# PROBLEM SET:
(a) Answer these questions from the magnetic effects page below, one answer per line, marked like the questions:
(i) How many long wires form the edges of the pentagonal prism?
(ii) What is the magnetic field at O due to all the wires together?
(iii) In the second problem, which axis does the wire carrying I₁ lie along?
(b) Repeat word for word the stretch of the magnetic effects page from "Q: Five long" through "each wire ?".

# EXTRACT:
·····

Magnetic Effects of Current

Q: Five long wires A, B, C,D, and E, each carrying current I are arranged to form edges of a pentagonal prism as shown in figure. each carries current out of the plane of paper.

(a) What will be magnetic induction at a point on the axis O , Axis is at a distance R from each wire ?

(b) What will be the field if current in one of the wires (say A) is switched off ?

(c) What if current in one of the wire (say A) is reversed ?

Solution :(a) Magnetic field due to one wire is $\displaystyle B = \frac{\mu_0}{4\pi}\frac{2 I}{R} $

Magnetic field at O due to all the five wires will be Zero .

(b) As total magnetic field is Zero . Hence magnetic field due to wire A = Magnetic field due to all four wires B , C , D & E

Hence Magnetic field due to all four wires will be $\displaystyle B = \frac{\mu_0 I}{2 \pi R} $  ; Towards Left as magnetic field due ti wire A is towards right .

(c) If current in wire A is reversed then net magnetic field at O will be

B = Magnetic field at O due to A + Magnetic field at O due to wire B , C , D & E

$\displaystyle B = \frac{\mu_0}{4\pi}\frac{2 I}{R} + \frac{\mu_0}{4\pi}\frac{2 I}{R} $ ; Towards Left .

$\displaystyle B = \frac{\mu_0 I}{\pi R} $ (Towards Left .)

Q: Two long wires carrying current I₁ and I₂ are arranged as shown in figure. the one carrying current I₁ is along is the x-axis. The other carrying current I₂ is along a line parallel to the y-axis given by x = 0 and z = d. Find the force exerted at O2 because of the wire along the x-axis.

·····

# INFORMATION PROVIDED:
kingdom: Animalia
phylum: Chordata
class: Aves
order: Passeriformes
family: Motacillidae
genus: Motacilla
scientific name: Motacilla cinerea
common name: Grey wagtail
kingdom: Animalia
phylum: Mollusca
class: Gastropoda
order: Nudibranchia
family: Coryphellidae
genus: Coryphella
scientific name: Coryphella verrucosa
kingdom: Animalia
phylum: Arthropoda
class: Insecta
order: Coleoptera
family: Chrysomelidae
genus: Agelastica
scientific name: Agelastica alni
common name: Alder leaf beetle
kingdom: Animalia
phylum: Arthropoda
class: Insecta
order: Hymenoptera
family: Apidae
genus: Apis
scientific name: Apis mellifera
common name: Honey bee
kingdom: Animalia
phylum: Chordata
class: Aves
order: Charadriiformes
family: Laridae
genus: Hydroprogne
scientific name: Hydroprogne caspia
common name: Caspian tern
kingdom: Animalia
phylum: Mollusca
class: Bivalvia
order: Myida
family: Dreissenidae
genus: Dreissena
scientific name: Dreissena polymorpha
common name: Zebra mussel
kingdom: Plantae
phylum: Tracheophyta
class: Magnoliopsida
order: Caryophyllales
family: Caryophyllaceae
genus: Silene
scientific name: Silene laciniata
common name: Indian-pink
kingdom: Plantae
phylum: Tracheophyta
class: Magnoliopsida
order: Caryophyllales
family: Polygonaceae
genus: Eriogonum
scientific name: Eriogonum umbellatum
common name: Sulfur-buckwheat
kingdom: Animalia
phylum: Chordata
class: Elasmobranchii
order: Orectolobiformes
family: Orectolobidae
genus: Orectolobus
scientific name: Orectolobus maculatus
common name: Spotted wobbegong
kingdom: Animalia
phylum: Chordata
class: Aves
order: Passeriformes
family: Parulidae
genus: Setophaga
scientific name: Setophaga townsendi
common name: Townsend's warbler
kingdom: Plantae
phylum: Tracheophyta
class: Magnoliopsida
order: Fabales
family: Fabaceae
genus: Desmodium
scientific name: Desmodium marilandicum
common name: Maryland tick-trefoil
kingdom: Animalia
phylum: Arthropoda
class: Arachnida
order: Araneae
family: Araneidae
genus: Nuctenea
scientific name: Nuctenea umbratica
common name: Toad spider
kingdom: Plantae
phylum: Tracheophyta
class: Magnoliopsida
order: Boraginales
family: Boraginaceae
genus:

·····

# THE SOLUTIONS:
(a)
(i) Five.
(ii) Zero.
(iii) The x-axis.

(b)
Q: Five long wires A, B, C,D, and E, each carrying current I are arranged to form edges of a pentagonal prism as shown in figure. each carries current out of the plane of paper.

(a) What will be magnetic induction at a point on the axis O , Axis is at a distance R from each wire ?